The 6 Most Inappropriate Wu-Tang Clan Names For Your Baby, Ranked
Photo: Astrid Stawiarz/Getty Images

The 6 Most Inappropriate Wu-Tang Clan Names For Your Baby, Ranked

Rihanna and A$AP Rocky get a pass—you don't

Rihanna and A$AP Rocky's firstborn son is nearly one year old, yet until recently, his name was unknown to the public. That all changed this week, when The Daily Mail somehow obtained the future nepo baby's birth certificate and disclosed his very-appropriate name: RZA Athelston Mayers. Yes, Rih and Rocky's son is named for the de facto leader of the Wu-Tang Clan.

This shouldn't be too much of a surprise, with Rocky (born Rakim Mayers) having been named for the legendary MC who revolutionized hip-hop with classic albums like Paid In Full and Follow the Leader. But don't be surprised if this unconventional naming kicks off a trend of everyday parents-to-be naming their bundles of joy after members of the Wu. When ODB said "Wu-Tang is for the children," we're not sure this is what he meant.
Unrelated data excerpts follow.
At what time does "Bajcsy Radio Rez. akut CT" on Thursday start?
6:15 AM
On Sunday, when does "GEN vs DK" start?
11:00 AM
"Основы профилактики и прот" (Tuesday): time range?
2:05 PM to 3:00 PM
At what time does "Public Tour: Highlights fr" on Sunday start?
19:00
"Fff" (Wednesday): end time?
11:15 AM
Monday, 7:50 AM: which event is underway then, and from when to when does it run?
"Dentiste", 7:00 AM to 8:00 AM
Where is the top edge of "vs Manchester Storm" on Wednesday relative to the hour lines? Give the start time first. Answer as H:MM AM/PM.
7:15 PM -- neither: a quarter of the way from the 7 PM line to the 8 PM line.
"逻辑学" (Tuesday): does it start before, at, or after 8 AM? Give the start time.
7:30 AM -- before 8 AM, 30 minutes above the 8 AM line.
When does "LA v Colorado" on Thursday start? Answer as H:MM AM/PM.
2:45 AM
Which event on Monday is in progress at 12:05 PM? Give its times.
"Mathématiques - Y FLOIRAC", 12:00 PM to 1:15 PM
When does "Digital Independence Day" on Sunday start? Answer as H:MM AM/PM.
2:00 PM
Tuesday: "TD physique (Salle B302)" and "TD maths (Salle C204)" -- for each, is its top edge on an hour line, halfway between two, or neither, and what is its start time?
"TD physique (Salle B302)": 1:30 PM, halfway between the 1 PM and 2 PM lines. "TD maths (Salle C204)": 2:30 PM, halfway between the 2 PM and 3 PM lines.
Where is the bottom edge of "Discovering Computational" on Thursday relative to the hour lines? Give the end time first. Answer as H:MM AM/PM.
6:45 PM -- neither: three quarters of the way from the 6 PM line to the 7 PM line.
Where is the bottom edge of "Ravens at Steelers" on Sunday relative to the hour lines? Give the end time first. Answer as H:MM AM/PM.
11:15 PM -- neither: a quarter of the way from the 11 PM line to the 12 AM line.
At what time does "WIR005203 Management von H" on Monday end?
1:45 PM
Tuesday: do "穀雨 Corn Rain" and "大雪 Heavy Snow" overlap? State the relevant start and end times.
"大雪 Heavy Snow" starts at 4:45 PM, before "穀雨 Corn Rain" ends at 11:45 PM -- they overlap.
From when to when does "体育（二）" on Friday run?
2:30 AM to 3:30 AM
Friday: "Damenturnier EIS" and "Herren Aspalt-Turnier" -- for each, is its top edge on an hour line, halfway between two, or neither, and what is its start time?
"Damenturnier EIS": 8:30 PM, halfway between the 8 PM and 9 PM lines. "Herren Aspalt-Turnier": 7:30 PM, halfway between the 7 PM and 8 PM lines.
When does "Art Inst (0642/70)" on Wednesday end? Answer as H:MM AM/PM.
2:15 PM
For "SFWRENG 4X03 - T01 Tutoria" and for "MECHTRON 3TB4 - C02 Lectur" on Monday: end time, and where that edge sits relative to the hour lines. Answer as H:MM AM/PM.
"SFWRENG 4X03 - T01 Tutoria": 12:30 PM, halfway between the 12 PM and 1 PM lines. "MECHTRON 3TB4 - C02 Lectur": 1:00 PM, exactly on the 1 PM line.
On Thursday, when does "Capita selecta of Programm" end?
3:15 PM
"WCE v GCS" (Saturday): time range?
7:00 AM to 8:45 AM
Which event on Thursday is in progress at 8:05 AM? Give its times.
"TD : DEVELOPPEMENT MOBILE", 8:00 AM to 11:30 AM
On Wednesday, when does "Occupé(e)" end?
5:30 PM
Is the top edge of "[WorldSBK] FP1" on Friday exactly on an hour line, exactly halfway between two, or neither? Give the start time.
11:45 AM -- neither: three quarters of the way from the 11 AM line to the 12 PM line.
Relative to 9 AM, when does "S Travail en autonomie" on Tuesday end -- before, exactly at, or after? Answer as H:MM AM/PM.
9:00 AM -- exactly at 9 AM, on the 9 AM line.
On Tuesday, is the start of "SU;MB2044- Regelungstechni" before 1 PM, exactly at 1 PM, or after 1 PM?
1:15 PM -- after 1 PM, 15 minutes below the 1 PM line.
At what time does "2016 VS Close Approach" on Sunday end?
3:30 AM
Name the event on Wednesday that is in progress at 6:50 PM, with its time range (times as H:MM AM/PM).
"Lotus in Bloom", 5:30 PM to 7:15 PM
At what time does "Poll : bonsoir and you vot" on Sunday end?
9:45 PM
RZA works just fine, but tread lightly but before you enter the 36 chambers of baby names—when it comes to some Shaolin-inspired monikers, Wu-Tang Clan ain't nothing to f**k with. Here are the most inappropriate.

6. Method Man

You'll have to wait at least 18 years for this name to apply. Until then, it's going to be "Method Baby," "Method Preschooler," "Method Tween" "Method Not Quite Voting Age." Plus, it's pretty binary.

5. Inspectah Deck

Missed opportunity to name your kid the much more useful "Inspectah Gadget."

4. U-God

"Universal God" sounds nice in concept, but attaching to your baby any kind of deity is a sure way to wind up with a narcissist teen. Spare yourself—and the rest of us.

3. Ghostface Killah

This name will only ever be fun for your kid once a year.

2. Masta Killa

"Killa" won't get your kid into any good prep schools—that we can assure you. And don’t even get us started on "Masta."

1. Ol' Dirty Bastard

Love to the late great Russell Tyrone Jones, but when it comes to baby names, there's at least three things wrong with this one from the jump. When you put them all together, it's even worse. If you want to field hostile CPS visits for the rest of your kid's childhood, sure, absolutely name your son or daughter Ol' Dirty Bastard. Shimmy shimmy ya!